No sé si soy el único al que le pasa, pero cuando voy por carretera y voy a acceder a la M-30 o M-40 y me encuentro con carteles de este estilo

no me parece del todo evidente saber por donde tengo que ir.
Yo sé hacia qué lado de la M-30 o M-40 quiero ir, pero de repente tengo que pensar, a veces en cuestión de segundos, en qué carretera estoy y en función de eso, ver a qué lados corresponden cada uno de los desvíos en función de las carreteras que han puesto en los carteles. No me parece el método más rápido para una decisión que se debe tomar el segundos. Quizá por eso no paro de ver coches dudar en este tipo de desvíos.
Y el problema es el poquísimo uso que hacemos en España de los puntos cardinales. Para mí lo fácil sería que me pusieran, por aquí al norte y por aquí al sur (si accedes por los lados) o por aquí al este y por aquí al oeste (si accedes desde arriba o abajo).
Hace poco charlaba con una amiga norteamericana que se sorprendía de esto. Me decía que había estado en el retiro y que era incapaz de apañarse con el mapa que había ahí:
por esa manía de poner las cosas en la orientación más cómoda para el maquetador, sin respetar los puntos cardinales. En el mundo anglosajón (y en general en cualquier mundo acostumbrado a los espacios abiertos o medios rurales) siempre tienen claro su orientación respecto a los puntos cardinales y por eso no conciben un mapa que no respete esto.

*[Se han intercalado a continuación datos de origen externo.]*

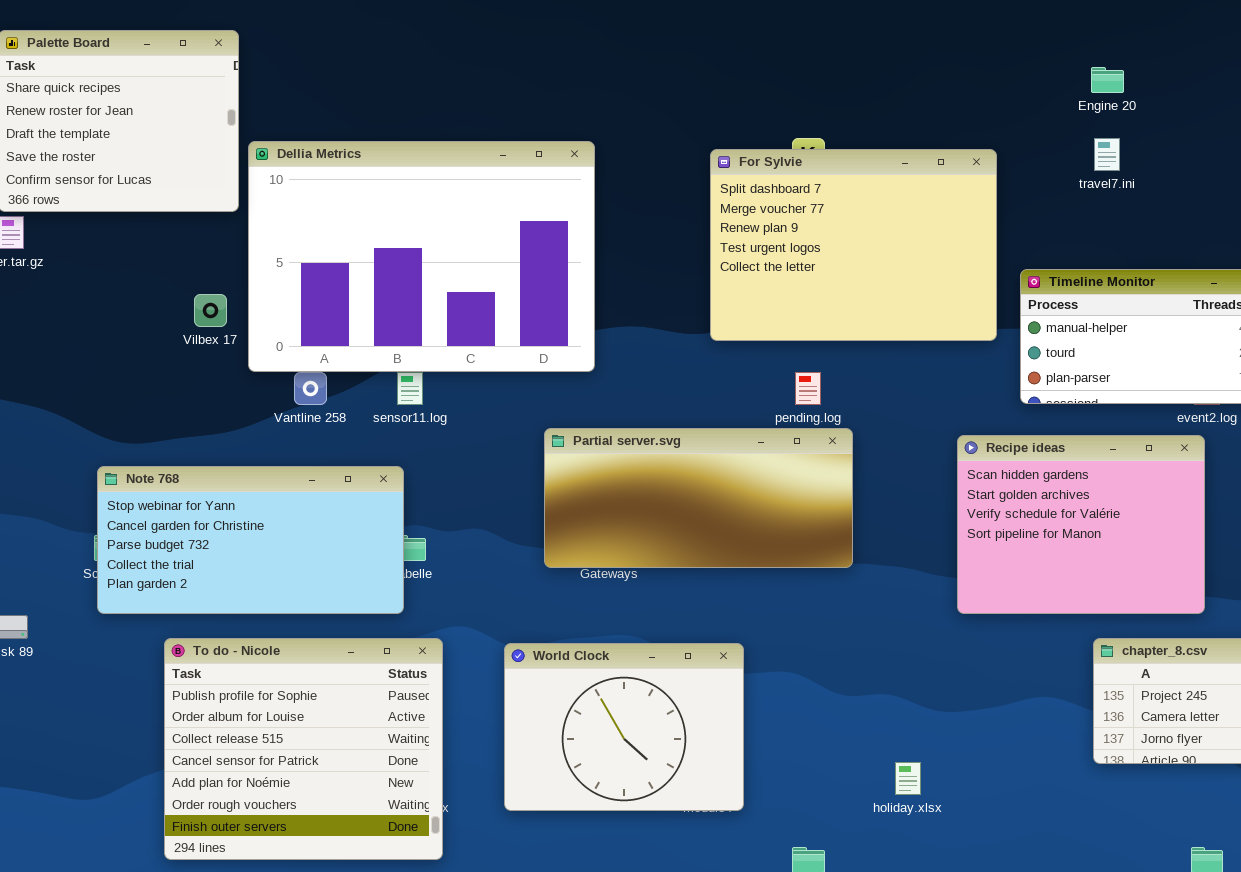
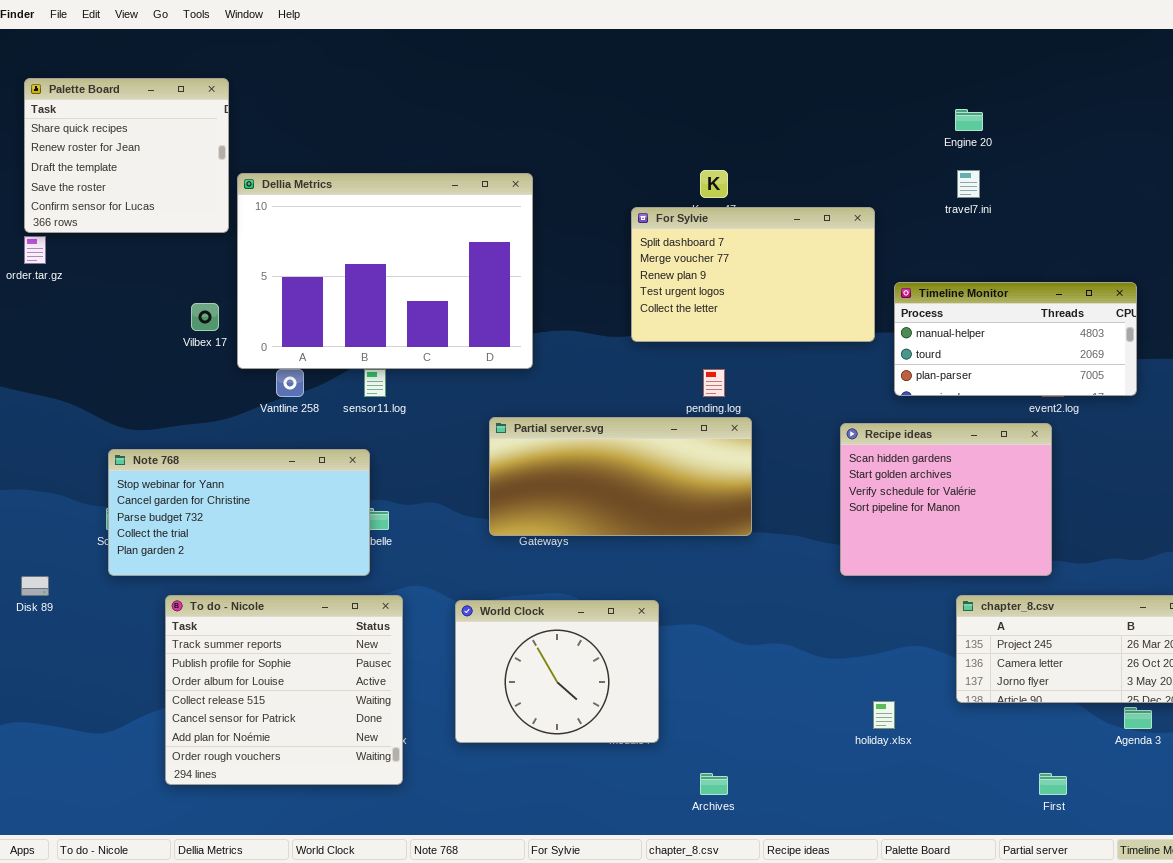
For Sylvie: [710,149,997,341] -> [631,207,875,342], resized
To do - Nicole: [164,638,443,860] -> [165,595,403,785], scrolled up 1 row
holiday.xlsx: [895,762,921,795] -> [873,701,895,729], moved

En EEUU se habla del Oeste, del Medio Oeste, del East Side y del West Side de Manhattan… incluso sabes en qué lado estás de las calles y avenidas porque se indica con un west, east, north o south. Para ellos es algo natural y les sirve para orientarse con rapidez. Para nosotros es algo simplemente que no forma parte de nuestra cultura, y es una pena, porque creo que es una forma chula de orientarse.